文書の抜粋:
+-------+

横浜港が造られた横浜村は、開港以前、現在の関内付近の砂州の上に形成された小さな漁村だったが、開港により、東京の外港として、また、生糸貿易の中心港、京浜工業地帯の工業港として、大きく発展した。現在の横浜港は、入港船舶数は全国1位(43,400隻、平成17年)、海上出入貨物量は全国2位(1億3328万トン、同)、外国貿易額は全国3位(104億円、同)で、日本三大貿易港の一つに数えられる。
横浜は横浜国際港都建設法により、横浜を日本の国際港都とし、横浜港はその港湾機能を発揮できるように整備することを指導されている。また構造改革特区として、国際物流特区に認定され、近年は東京港と共に京浜港としてスーパー中枢港湾に指定されている。
[編集] 歴史
[編集] 神奈川湊
横浜港の原型は、かつて対岸に存在した神奈川湊(かながわみなと)にあると考えられる。神奈川湊は、武蔵国橘樹郡神奈川(現在の神奈川県横浜市神奈川区青木町付近)にあった。
神奈川湊は、中世から東京湾内海交通の拠点の一つとされていたと考えられている。鎌倉に幕府が置かれた13世紀以降、湾内の物流が活発になるとともに、神奈川湊も発展して行く。記録によれば、室町時代、1392年(明徳3年/元中9年)の段階で、東京湾の主要積出港の一つとして機能していたことが明らかになっている。神奈川湊とその湊町は、鎌倉時代には鶴岡八幡宮が支配し、室町時代には関東管領・上杉氏の領地となった。
その後、神奈川湊は、戦国時代には後北条氏の家臣である多米氏が支配し、1590年(天正18年)に徳川家康が江戸に入府した際には、その支配に入った。1601年(慶長6年)、神奈川湊の湊町は神奈川宿として東海道の宿場となり、以後、江戸幕府の直轄地とされた。

+-------+

提供資料:
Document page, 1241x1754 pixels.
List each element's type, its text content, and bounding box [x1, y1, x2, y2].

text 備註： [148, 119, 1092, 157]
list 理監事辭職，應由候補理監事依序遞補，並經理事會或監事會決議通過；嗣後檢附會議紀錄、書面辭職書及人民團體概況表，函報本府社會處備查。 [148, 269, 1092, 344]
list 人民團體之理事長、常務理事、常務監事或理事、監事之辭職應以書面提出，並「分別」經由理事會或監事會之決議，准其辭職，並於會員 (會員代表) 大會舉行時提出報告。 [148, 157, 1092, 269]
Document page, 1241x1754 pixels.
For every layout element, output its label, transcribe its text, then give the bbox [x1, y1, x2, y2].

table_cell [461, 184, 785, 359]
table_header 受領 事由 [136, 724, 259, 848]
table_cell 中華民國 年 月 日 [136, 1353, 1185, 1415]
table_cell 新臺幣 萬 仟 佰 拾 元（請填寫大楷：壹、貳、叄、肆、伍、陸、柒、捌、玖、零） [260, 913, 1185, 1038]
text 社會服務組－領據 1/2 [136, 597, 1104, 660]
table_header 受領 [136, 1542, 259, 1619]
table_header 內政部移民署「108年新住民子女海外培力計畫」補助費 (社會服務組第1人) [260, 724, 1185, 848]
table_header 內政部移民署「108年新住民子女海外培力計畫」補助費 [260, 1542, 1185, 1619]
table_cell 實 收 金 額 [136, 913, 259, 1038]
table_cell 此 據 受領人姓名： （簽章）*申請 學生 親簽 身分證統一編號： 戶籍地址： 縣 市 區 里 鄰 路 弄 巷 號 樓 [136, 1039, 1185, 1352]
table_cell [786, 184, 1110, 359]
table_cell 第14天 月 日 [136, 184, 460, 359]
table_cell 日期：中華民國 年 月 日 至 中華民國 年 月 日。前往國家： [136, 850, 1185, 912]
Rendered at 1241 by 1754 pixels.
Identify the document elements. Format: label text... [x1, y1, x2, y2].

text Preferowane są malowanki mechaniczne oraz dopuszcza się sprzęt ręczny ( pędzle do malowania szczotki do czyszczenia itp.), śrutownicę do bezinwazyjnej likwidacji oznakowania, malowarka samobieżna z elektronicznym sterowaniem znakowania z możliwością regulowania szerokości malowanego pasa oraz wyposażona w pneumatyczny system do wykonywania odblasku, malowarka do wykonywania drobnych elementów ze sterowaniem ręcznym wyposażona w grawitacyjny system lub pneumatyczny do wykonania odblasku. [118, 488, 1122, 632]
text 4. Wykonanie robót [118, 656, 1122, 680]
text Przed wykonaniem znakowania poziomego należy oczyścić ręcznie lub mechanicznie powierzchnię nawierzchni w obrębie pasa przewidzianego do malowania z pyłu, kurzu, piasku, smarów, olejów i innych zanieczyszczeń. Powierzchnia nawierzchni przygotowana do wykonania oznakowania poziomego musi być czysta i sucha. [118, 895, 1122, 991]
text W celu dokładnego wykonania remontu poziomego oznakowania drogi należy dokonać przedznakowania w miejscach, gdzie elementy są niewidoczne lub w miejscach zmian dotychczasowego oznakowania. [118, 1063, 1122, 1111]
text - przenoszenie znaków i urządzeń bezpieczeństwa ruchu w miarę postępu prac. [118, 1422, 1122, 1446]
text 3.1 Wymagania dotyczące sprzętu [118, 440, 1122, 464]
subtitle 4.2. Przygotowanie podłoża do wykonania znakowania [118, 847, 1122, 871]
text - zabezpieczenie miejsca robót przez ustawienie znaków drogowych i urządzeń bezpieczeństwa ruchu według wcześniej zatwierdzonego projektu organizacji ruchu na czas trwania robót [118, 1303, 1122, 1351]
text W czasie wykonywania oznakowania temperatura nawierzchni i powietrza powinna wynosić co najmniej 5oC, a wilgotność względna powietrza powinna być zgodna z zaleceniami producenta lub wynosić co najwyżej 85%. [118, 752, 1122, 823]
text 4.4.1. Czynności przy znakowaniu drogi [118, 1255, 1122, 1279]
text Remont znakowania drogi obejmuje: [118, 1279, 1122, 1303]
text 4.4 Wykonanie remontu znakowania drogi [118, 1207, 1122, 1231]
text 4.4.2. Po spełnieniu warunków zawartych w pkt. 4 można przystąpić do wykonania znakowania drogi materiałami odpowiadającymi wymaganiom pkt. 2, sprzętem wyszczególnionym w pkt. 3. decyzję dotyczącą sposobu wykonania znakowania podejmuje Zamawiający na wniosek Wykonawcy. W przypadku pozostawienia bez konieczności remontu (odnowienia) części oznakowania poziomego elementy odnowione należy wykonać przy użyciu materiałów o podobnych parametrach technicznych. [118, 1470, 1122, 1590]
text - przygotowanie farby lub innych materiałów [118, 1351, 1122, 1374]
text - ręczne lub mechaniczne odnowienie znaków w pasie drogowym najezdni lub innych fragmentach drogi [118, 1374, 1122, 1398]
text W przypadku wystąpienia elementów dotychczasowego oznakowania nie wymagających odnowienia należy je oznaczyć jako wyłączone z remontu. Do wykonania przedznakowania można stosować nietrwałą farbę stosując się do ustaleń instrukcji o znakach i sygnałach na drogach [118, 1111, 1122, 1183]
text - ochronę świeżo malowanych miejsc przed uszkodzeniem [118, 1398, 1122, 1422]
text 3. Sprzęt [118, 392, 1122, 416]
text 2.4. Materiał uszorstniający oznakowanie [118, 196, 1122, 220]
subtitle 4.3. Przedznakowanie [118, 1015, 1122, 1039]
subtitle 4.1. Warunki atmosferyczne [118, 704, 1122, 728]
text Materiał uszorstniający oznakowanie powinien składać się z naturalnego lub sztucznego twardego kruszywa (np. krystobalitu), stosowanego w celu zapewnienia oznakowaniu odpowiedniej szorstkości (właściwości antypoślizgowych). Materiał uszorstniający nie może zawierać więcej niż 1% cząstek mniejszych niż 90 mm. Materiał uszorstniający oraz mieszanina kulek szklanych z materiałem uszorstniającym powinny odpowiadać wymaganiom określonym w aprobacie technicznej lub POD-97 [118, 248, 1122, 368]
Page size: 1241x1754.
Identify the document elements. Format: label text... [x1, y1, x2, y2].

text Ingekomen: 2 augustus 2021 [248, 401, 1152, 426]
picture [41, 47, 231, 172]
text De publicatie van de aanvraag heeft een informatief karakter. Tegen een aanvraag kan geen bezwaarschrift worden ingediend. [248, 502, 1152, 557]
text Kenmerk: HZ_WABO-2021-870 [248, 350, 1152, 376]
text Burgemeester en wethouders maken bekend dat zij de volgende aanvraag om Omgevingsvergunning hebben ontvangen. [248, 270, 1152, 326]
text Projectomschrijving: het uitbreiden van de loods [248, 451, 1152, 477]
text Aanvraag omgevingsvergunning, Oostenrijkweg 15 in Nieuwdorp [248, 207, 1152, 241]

+-------+

課題 1: 横浜港の文章で、平成17年の全国順位が示されている項目をすべて、その順位とあわせて挙げよ。
課題 2: 横浜港の文章の「横浜港が造られた横浜村は、開」から「となり、以後、江戸幕府の直轄地とされた。」までを、「徳川家康」を「家康」に変えて書き直せ。
資料はこの文章とは別のものだ。

正答 1: 入港船舶数(全国1位)、海上出入貨物量(全国2位)、外国貿易額(全国3位)

正答 2:
横浜港が造られた横浜村は、開港以前、現在の関内付近の砂州の上に形成された小さな漁村だったが、開港により、東京の外港として、また、生糸貿易の中心港、京浜工業地帯の工業港として、大きく発展した。現在の横浜港は、入港船舶数は全国1位(43,400隻、平成17年)、海上出入貨物量は全国2位(1億3328万トン、同)、外国貿易額は全国3位(104億円、同)で、日本三大貿易港の一つに数えられる。
横浜は横浜国際港都建設法により、横浜を日本の国際港都とし、横浜港はその港湾機能を発揮できるように整備することを指導されている。また構造改革特区として、国際物流特区に認定され、近年は東京港と共に京浜港としてスーパー中枢港湾に指定されている。
[編集] 歴史
[編集] 神奈川湊
横浜港の原型は、かつて対岸に存在した神奈川湊(かながわみなと)にあると考えられる。神奈川湊は、武蔵国橘樹郡神奈川(現在の神奈川県横浜市神奈川区青木町付近)にあった。
神奈川湊は、中世から東京湾内海交通の拠点の一つとされていたと考えられている。鎌倉に幕府が置かれた13世紀以降、湾内の物流が活発になるとともに、神奈川湊も発展して行く。記録によれば、室町時代、1392年(明徳3年/元中9年)の段階で、東京湾の主要積出港の一つとして機能していたことが明らかになっている。神奈川湊とその湊町は、鎌倉時代には鶴岡八幡宮が支配し、室町時代には関東管領・上杉氏の領地となった。
その後、神奈川湊は、戦国時代には後北条氏の家臣である多米氏が支配し、1590年(天正18年)に家康が江戸に入府した際には、その支配に入った。1601年(慶長6年)、神奈川湊の湊町は神奈川宿として東海道の宿場となり、以後、江戸幕府の直轄地とされた。